ETS gene fusions have an important role in PCa development and prognosis. ERG and ETV1 show mutually exclusive overexpression in PCa tissues, suggesting a redundant function in PCa development. In addition, ERG and ETV1 gene fusions have been detected in only a limited number of BPH and High-Grade Prostate Intra-epithelial Neoplasia (HGPIN) lesions, albeit in the absence of ETS upregulation [112,113]. In one cohort TMPRSS2–ERG T1/E4 fusion associated upregulation of ERG was found to be highly prognostic of disease recurrence [114] independent of grade, stage and PSA level [105]. ETS fusions are strongly linked with survival when associated with loss of PTEN (P < 0.001) [115] and have been identified in 48% of men who died of castrate-resistant disease [116]. Fusion-related upregulation of ERG is increased by oestrogens and the incidence and prognostic significance of these gene fusions may vary with cohort race/ethnicity and different techniques of detection [108,115,117,118,119,120,121]. Electrophoresis after RT-PCR using fusion specific primers followed by Southern transfer and probing with fusion specific probes appears to be a more rigorous method of detection [110].
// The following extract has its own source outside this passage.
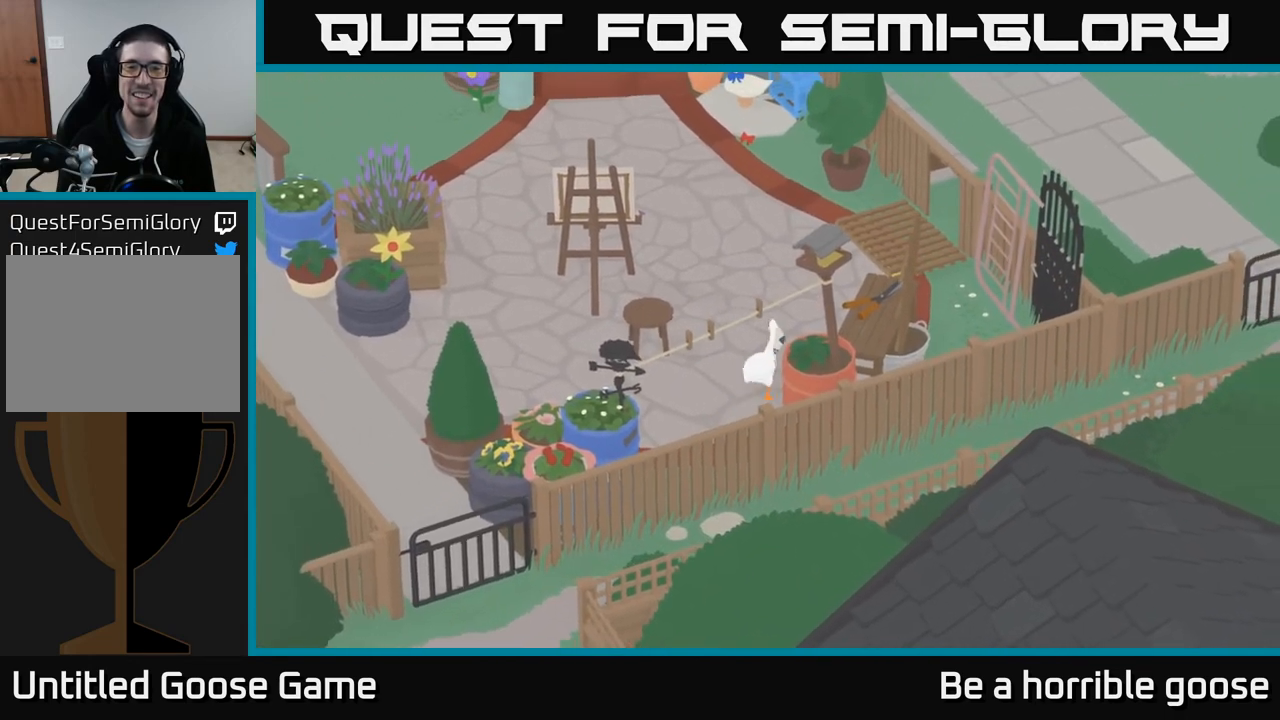
{"buttons": ["A"], "left_stick": "up-right", "right_stick": "center", "events": [[500, "left_stick", "up-right"]]}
7. Other Markers of Detection

7.1. Early Prostate Cancer Antigen

Leman et al. [122] reported results on a serum biomarker called early prostate cancer antigen (EPCA) using an antibody assay against the EPCA-2.22 epitope. The study involved 385 men and reported a 92% specificity for healthy men and men with benign prostatic hyperplasia and a 94% sensitivity for overall PCa detection. In addition, the authors indicated that EPCA-2.22 was highly accurate in differentiating between localized and extracapsular disease [122]. More recently, the same group reported on a second epitope of EPCA, designated EPCA-2.19, which they found provided almost identical results [123]. Despite the promising nature of these findings, more details are required including the results from multicentre studies. As a result of challenges to the work regarding EPCA-2, the place of this candidate as a PCa marker is currently uncertain [124].

7.2. GOLPH2

GOLPH2/GP73, elevated in PCa tissues, is detectable in post-prostatic massage urine from PCa patients. GOLPH2 immunihistochemical staining indicates a perinuclear Golgi-type pattern that is more intense in PCa glands compared with normal glands (P < 0.001) [125]. In a large study by Kristiansen et al. [125], upregulation of GOLPH2 protein was reported in 567 of 614 tumours (92.3%) and AMACR in 583 of 614 tumours (95%) (correlation coefficient 0.113, P = 0.005). Importantly, GOLPH2 immunohistochemical analysis indicates a lower level of intratumoral heterogeneity (25 vs. 45%). Further, GOLPH2 upregulation was detected in 26 of 31 (84%) AMACR-negative PCa cases. Using PCR analysis, Laxman et al. [26] demonstrated increased GOLPH2 levels in post prostatic massage urines as a significant predictor of PCa when multiplexed with PCA3 and SPINK1 [26].

7.3. SPINK1

SPINK1 (also referred to as TAT1) is a biomarker for PCa that can be detected in prostatic massage urine. SPINK1, a trypsin inhibitor secreted from pancreatic acinar cells, is thought to function in the prevention of trypsin-catalyzed premature activation of zymogens within the pancreas and the pancreatic duct. Mutations of this gene are associated with hereditary pancreatitis and tropical calcific pancreatitis [127,128]. SPINK1 is also overexpressed in other cancers, and an elevated serum level is an independent prognostic indicator in many of these, as reviewed by Paju and Paju [129,130]. Tomlins et al. [126] found SPINK1 expression to be an outlier (using a meta-COPA outlier meta-analysis) exclusively in a subset (10%) of ETS rearrangement-negative cancers and only in 6% of ETS negative PCa ductal adenocarcinoma variants [131]. Laxman et al. [26] showed that a multiplexed qPCR assay including SPINK1 on sedimented urine from patients presenting for prostate biopsy or prostatectomy outperformed serum PSA or PCA3 alone. SPINK1 expression in urine is also an independent predictor of biochemical recurrence after resection [26,126]. The aggressive 22RV1 prostate cancer cell line expresses SPINK1 and SPINK1 knockdown attenuates 22RV1 invasion, suggesting a functional role in ETS rearrangement-negative prostate cancers [126].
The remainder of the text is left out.